Shrinking a container is less obvious to consumers than raising prices, said Chris Waldrop, director of the Consumer Federation of America's Food Policy Institute. He doesn't fault food makers.

"But if you are going to do it, be honest and transparent about it," he said, noting that most companies don't publicly announce shrinkage.

Food inflation has been raging at a rate not seen since the early 1990s. The cause: soaring prices for staple commodities like wheat, combined with escalating oil prices, which translate into higher transportation and packaging costs.

Food companies can't pass down to consumers all their cost increases, so tinkering with packaging can be an important tool in saving money.

"Companies always put a focus on (cutting packaging costs), but in this environment, they are certainly putting more and more focus," said Joseph Hotchkiss, chair of Cornell University's Food Science Department and a spokesman for the Chicago-based Institute of Food Technologists.

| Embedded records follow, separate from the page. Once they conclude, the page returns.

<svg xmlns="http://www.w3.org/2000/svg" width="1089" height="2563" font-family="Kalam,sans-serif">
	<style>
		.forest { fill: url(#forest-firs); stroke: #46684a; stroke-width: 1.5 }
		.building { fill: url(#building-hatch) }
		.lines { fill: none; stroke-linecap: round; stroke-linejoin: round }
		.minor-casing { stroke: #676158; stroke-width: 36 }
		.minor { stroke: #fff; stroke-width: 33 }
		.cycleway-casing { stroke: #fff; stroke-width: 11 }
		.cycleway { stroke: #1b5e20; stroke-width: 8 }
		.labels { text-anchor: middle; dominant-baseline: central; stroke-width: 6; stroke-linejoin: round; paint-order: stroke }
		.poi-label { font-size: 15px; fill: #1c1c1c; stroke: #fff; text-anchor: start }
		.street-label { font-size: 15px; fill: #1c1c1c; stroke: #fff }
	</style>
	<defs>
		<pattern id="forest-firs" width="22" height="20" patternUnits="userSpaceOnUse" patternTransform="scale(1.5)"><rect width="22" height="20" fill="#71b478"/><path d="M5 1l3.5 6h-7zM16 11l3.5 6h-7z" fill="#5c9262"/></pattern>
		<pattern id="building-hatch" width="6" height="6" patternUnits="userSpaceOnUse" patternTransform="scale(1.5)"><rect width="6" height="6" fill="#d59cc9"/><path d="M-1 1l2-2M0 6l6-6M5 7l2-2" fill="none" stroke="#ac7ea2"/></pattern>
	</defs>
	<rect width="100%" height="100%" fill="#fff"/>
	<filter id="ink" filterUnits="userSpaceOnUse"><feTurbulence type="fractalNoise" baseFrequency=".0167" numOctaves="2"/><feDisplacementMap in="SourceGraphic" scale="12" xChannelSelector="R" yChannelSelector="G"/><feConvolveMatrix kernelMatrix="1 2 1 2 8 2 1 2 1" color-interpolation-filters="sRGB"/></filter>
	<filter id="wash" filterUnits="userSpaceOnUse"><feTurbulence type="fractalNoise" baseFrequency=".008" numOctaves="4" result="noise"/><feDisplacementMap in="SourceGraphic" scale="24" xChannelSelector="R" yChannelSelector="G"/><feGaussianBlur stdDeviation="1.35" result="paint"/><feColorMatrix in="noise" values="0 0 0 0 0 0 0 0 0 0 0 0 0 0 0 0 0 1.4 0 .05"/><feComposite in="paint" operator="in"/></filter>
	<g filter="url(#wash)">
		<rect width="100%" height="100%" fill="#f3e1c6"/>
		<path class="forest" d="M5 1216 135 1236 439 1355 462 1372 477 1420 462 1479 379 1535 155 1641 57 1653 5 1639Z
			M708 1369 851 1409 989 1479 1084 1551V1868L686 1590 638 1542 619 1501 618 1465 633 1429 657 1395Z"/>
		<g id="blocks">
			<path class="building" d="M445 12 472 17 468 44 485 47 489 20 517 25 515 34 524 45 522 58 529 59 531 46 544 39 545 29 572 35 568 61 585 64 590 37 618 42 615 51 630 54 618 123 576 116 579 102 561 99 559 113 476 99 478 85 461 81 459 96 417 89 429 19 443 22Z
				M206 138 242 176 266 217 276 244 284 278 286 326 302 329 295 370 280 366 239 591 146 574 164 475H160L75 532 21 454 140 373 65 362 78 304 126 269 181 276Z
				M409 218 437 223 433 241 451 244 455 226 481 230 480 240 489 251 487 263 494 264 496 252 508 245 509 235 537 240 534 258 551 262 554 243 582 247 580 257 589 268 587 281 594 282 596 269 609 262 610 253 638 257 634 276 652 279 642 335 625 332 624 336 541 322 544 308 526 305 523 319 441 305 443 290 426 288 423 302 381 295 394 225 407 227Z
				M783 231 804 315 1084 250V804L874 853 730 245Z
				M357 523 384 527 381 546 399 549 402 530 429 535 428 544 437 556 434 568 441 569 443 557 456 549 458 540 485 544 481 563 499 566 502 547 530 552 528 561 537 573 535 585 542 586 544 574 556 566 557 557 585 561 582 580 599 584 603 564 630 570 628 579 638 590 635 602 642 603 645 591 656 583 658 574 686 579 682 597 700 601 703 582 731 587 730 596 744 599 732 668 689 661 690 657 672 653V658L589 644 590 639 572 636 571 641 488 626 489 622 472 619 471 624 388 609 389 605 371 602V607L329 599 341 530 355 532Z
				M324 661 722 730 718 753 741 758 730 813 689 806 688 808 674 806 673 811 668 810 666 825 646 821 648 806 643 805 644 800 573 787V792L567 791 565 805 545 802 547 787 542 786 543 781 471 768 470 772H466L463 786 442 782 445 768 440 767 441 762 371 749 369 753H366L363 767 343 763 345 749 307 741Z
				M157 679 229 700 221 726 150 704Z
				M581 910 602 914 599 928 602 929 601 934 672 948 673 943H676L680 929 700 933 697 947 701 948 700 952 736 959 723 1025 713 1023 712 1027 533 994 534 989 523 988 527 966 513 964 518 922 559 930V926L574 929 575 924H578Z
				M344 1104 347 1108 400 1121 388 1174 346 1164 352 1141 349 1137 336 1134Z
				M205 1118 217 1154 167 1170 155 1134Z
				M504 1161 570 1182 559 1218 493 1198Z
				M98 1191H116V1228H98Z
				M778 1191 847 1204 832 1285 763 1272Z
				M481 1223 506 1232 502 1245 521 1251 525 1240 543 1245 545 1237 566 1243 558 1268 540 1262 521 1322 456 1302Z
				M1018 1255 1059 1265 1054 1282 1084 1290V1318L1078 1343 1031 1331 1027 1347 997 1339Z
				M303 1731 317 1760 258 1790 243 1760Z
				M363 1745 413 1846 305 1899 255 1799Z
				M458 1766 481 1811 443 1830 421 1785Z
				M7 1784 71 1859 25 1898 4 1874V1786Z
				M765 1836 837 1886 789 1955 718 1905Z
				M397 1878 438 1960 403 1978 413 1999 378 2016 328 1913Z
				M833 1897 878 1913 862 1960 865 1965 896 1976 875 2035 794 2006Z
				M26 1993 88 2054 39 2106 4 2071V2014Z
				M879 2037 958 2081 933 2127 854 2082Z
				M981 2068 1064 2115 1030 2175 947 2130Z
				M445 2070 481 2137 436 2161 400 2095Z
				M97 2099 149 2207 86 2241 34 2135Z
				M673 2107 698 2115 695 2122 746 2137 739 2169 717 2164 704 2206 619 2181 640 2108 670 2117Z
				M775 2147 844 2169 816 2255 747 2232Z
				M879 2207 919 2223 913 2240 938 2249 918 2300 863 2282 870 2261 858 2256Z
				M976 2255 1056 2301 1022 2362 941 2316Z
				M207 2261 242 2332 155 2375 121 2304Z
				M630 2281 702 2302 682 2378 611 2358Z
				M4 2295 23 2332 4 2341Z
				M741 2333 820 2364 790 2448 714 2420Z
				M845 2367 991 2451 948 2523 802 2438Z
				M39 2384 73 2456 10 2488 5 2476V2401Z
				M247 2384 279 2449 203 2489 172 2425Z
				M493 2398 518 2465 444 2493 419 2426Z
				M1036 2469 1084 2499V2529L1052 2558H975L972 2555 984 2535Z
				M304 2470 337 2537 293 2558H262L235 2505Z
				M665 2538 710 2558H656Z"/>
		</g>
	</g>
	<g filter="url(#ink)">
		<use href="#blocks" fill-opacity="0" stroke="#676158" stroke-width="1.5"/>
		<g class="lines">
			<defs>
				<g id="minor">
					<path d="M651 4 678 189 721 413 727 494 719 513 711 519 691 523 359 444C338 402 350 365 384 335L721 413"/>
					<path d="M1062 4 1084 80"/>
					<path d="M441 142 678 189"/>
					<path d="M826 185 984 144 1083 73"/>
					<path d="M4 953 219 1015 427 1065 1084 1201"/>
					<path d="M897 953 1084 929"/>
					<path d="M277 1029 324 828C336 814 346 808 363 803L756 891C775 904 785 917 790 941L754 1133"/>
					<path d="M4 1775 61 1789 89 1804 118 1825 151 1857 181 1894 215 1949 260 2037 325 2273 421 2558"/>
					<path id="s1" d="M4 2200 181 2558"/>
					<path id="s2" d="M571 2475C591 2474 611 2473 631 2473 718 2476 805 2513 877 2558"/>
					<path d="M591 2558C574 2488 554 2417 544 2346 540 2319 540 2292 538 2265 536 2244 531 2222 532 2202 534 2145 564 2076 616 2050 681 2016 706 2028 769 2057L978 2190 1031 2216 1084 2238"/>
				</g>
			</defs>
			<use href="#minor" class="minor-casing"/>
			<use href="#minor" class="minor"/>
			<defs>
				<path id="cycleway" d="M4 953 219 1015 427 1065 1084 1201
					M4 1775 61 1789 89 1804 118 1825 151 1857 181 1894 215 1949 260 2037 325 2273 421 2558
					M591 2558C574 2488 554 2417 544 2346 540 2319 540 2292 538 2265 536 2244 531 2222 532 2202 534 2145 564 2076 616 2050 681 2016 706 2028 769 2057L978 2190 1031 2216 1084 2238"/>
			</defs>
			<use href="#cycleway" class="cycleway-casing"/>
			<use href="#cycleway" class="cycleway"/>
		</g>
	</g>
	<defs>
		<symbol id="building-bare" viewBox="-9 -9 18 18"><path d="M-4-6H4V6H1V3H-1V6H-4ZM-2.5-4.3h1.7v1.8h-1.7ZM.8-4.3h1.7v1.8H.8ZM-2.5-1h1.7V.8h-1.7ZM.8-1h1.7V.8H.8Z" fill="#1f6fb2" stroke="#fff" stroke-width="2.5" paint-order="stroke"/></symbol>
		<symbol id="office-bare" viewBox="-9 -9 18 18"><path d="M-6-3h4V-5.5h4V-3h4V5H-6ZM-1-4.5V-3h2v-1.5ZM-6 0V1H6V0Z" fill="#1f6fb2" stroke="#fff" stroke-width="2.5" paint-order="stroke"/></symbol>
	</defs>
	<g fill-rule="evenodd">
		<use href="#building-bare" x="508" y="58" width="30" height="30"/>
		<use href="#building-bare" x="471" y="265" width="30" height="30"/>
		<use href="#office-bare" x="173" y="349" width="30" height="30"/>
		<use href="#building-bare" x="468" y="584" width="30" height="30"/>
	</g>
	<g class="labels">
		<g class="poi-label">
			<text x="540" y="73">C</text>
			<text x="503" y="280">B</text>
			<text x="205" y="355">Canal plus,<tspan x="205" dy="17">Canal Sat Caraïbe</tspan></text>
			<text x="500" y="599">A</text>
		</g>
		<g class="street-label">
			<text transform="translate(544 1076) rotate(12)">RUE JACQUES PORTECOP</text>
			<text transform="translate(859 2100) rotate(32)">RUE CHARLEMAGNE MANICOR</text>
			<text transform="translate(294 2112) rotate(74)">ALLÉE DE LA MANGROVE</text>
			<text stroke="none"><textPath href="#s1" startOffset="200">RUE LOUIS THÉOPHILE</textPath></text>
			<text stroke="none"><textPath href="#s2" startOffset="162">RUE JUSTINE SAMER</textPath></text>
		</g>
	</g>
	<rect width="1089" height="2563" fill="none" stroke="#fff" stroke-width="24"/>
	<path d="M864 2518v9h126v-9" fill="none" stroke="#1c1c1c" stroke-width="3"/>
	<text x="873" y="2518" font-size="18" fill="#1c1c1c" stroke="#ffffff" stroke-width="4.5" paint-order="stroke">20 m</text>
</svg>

In the food business, packaging costs include everything from the raw materials for bottles and boxes to the amount of space products take up in trucks and on shipping pallets.

Broadly defined, packaging costs often outweigh ingredient costs, he said. And a penny shaved off packaging can translate into millions of dollars in savings for a high-volume consumer product, Hotchkiss said.

One key tactic is "source reduction" — reducing the amount of plastic, aluminum, glass, paper or other materials used to make a container. And it usually has a positive byproduct: reducing waste, packaging experts say.

Last year, Atlanta-based Coca-Cola began putting smaller caps on plastic bottles holding 24 ounces or less of the company's carbonated beverages and its Dasani brand water.

It was a major project: Engineers had to ensure a proper seal to avoid leakage or a cap blowing off. "There is a lot of sophistication to the design of a bottle cap that is often overlooked," said Scott Vitters, Coca Cola's director of sustainable packaging.

The payoff: a lid that is effectively 24 percent lighter, and thus a big reduction in plastic usage. Last year, Coke cut plastic intake by 4 million pounds because of the new cap. This year, as the cap rollout is completed, those savings should rise to 40 million pounds. Coke declined to translate that into dollars.

Kraft, with its new salad dressing container, has cut its plastic consumption by 3.4 million pounds annually, the equivalent of 70 million plastic beverage bottles, the company says.